The Innate Immune Response in Ischemic Acute Kidney Injury

Hye Ryoun Jang et al. Clin Immunol.

Abstract

Kidney ischemia reperfusion injury is a major cause of morbidity in both allograft and native kidneys. Ischemia reperfusion-induced acute kidney injury is characterized by early, alloantigen-independent inflammation. Major components of the innate immune system are activated and participate in the pathogenesis of acute kidney injury, plus prime the allograft kidney for rejection. Soluble members of innate immunity implicated in acute kidney injury include the complement system, cytokines, and chemokines. Toll-like receptors (TLRs) are also important contributors. Effector cells that participate in acute kidney injury include the classic innate immune cells, neutrophils and macrophages. Recent data has unexpectedly identified lymphocytes as participants of early acute kidney injury responses. In this review, we will focus on immune mediators that participate in the pathogenesis of ischemic acute kidney injury.

Figures

Figure 1
Figure 1. Overview of early immune response occurring in post-ischemic kidneys
In experimental ischemia reperfusion-induced acute kidney injury models, ischemic insult occurs first and then reperfusion initiates inflammation in post-ischemic kidneys with entry of blood containing major cellular components of innate immunity, plus lymphocytes.

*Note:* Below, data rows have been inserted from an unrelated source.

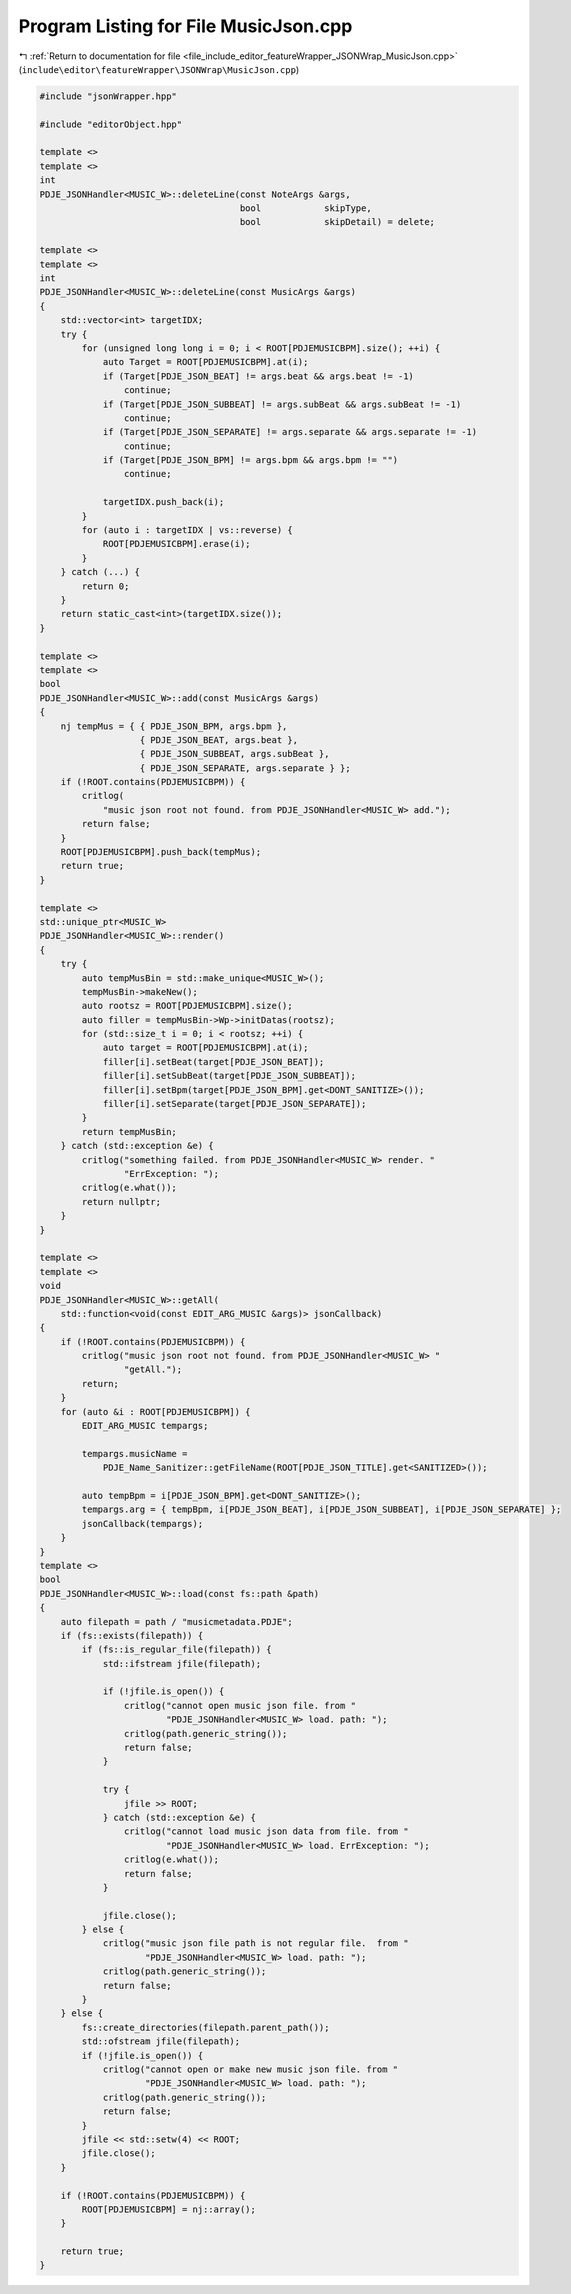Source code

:
.. _program_listing_file_include_editor_featureWrapper_JSONWrap_MusicJson.cpp:

Program Listing for File MusicJson.cpp
======================================

|exhale_lsh| :ref:`Return to documentation for file <file_include_editor_featureWrapper_JSONWrap_MusicJson.cpp>` (``include\editor\featureWrapper\JSONWrap\MusicJson.cpp``)

.. |exhale_lsh| unicode:: U+021B0 .. UPWARDS ARROW WITH TIP LEFTWARDS

.. code-block:: cpp

   #include "jsonWrapper.hpp"
   
   #include "editorObject.hpp"
   
   template <>
   template <>
   int
   PDJE_JSONHandler<MUSIC_W>::deleteLine(const NoteArgs &args,
                                         bool            skipType,
                                         bool            skipDetail) = delete;
   
   template <>
   template <>
   int
   PDJE_JSONHandler<MUSIC_W>::deleteLine(const MusicArgs &args)
   {
       std::vector<int> targetIDX;
       try {
           for (unsigned long long i = 0; i < ROOT[PDJEMUSICBPM].size(); ++i) {
               auto Target = ROOT[PDJEMUSICBPM].at(i);
               if (Target[PDJE_JSON_BEAT] != args.beat && args.beat != -1)
                   continue;
               if (Target[PDJE_JSON_SUBBEAT] != args.subBeat && args.subBeat != -1)
                   continue;
               if (Target[PDJE_JSON_SEPARATE] != args.separate && args.separate != -1)
                   continue;
               if (Target[PDJE_JSON_BPM] != args.bpm && args.bpm != "")
                   continue;
   
               targetIDX.push_back(i);
           }
           for (auto i : targetIDX | vs::reverse) {
               ROOT[PDJEMUSICBPM].erase(i);
           }
       } catch (...) {
           return 0;
       }
       return static_cast<int>(targetIDX.size());
   }
   
   template <>
   template <>
   bool
   PDJE_JSONHandler<MUSIC_W>::add(const MusicArgs &args)
   {
       nj tempMus = { { PDJE_JSON_BPM, args.bpm },
                      { PDJE_JSON_BEAT, args.beat },
                      { PDJE_JSON_SUBBEAT, args.subBeat },
                      { PDJE_JSON_SEPARATE, args.separate } };
       if (!ROOT.contains(PDJEMUSICBPM)) {
           critlog(
               "music json root not found. from PDJE_JSONHandler<MUSIC_W> add.");
           return false;
       }
       ROOT[PDJEMUSICBPM].push_back(tempMus);
       return true;
   }
   
   template <>
   std::unique_ptr<MUSIC_W>
   PDJE_JSONHandler<MUSIC_W>::render()
   {
       try {
           auto tempMusBin = std::make_unique<MUSIC_W>();
           tempMusBin->makeNew();
           auto rootsz = ROOT[PDJEMUSICBPM].size();
           auto filler = tempMusBin->Wp->initDatas(rootsz);
           for (std::size_t i = 0; i < rootsz; ++i) {
               auto target = ROOT[PDJEMUSICBPM].at(i);
               filler[i].setBeat(target[PDJE_JSON_BEAT]);
               filler[i].setSubBeat(target[PDJE_JSON_SUBBEAT]);
               filler[i].setBpm(target[PDJE_JSON_BPM].get<DONT_SANITIZE>());
               filler[i].setSeparate(target[PDJE_JSON_SEPARATE]);
           }
           return tempMusBin;
       } catch (std::exception &e) {
           critlog("something failed. from PDJE_JSONHandler<MUSIC_W> render. "
                   "ErrException: ");
           critlog(e.what());
           return nullptr;
       }
   }
   
   template <>
   template <>
   void
   PDJE_JSONHandler<MUSIC_W>::getAll(
       std::function<void(const EDIT_ARG_MUSIC &args)> jsonCallback)
   {
       if (!ROOT.contains(PDJEMUSICBPM)) {
           critlog("music json root not found. from PDJE_JSONHandler<MUSIC_W> "
                   "getAll.");
           return;
       }
       for (auto &i : ROOT[PDJEMUSICBPM]) {
           EDIT_ARG_MUSIC tempargs;
   
           tempargs.musicName =
               PDJE_Name_Sanitizer::getFileName(ROOT[PDJE_JSON_TITLE].get<SANITIZED>());
   
           auto tempBpm = i[PDJE_JSON_BPM].get<DONT_SANITIZE>();
           tempargs.arg = { tempBpm, i[PDJE_JSON_BEAT], i[PDJE_JSON_SUBBEAT], i[PDJE_JSON_SEPARATE] };
           jsonCallback(tempargs);
       }
   }
   template <>
   bool
   PDJE_JSONHandler<MUSIC_W>::load(const fs::path &path)
   {
       auto filepath = path / "musicmetadata.PDJE";
       if (fs::exists(filepath)) {
           if (fs::is_regular_file(filepath)) {
               std::ifstream jfile(filepath);
   
               if (!jfile.is_open()) {
                   critlog("cannot open music json file. from "
                           "PDJE_JSONHandler<MUSIC_W> load. path: ");
                   critlog(path.generic_string());
                   return false;
               }
   
               try {
                   jfile >> ROOT;
               } catch (std::exception &e) {
                   critlog("cannot load music json data from file. from "
                           "PDJE_JSONHandler<MUSIC_W> load. ErrException: ");
                   critlog(e.what());
                   return false;
               }
   
               jfile.close();
           } else {
               critlog("music json file path is not regular file.  from "
                       "PDJE_JSONHandler<MUSIC_W> load. path: ");
               critlog(path.generic_string());
               return false;
           }
       } else {
           fs::create_directories(filepath.parent_path());
           std::ofstream jfile(filepath);
           if (!jfile.is_open()) {
               critlog("cannot open or make new music json file. from "
                       "PDJE_JSONHandler<MUSIC_W> load. path: ");
               critlog(path.generic_string());
               return false;
           }
           jfile << std::setw(4) << ROOT;
           jfile.close();
       }
   
       if (!ROOT.contains(PDJEMUSICBPM)) {
           ROOT[PDJEMUSICBPM] = nj::array();
       }
   
       return true;
   }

Leukocytes including neutrophils, macrophages and lymphocytes traffic into post-ischemic kidneys. Cytokines and complement system also contribute to renal injury. Early injury events take place both at the level of the microvasculature, and then in the tubular interstitial space. Renal microcirculation is interfered by plugging with leukocytes and platelets and each immune component act in concert causing robust inflammatory responses in the tubular interstitial space.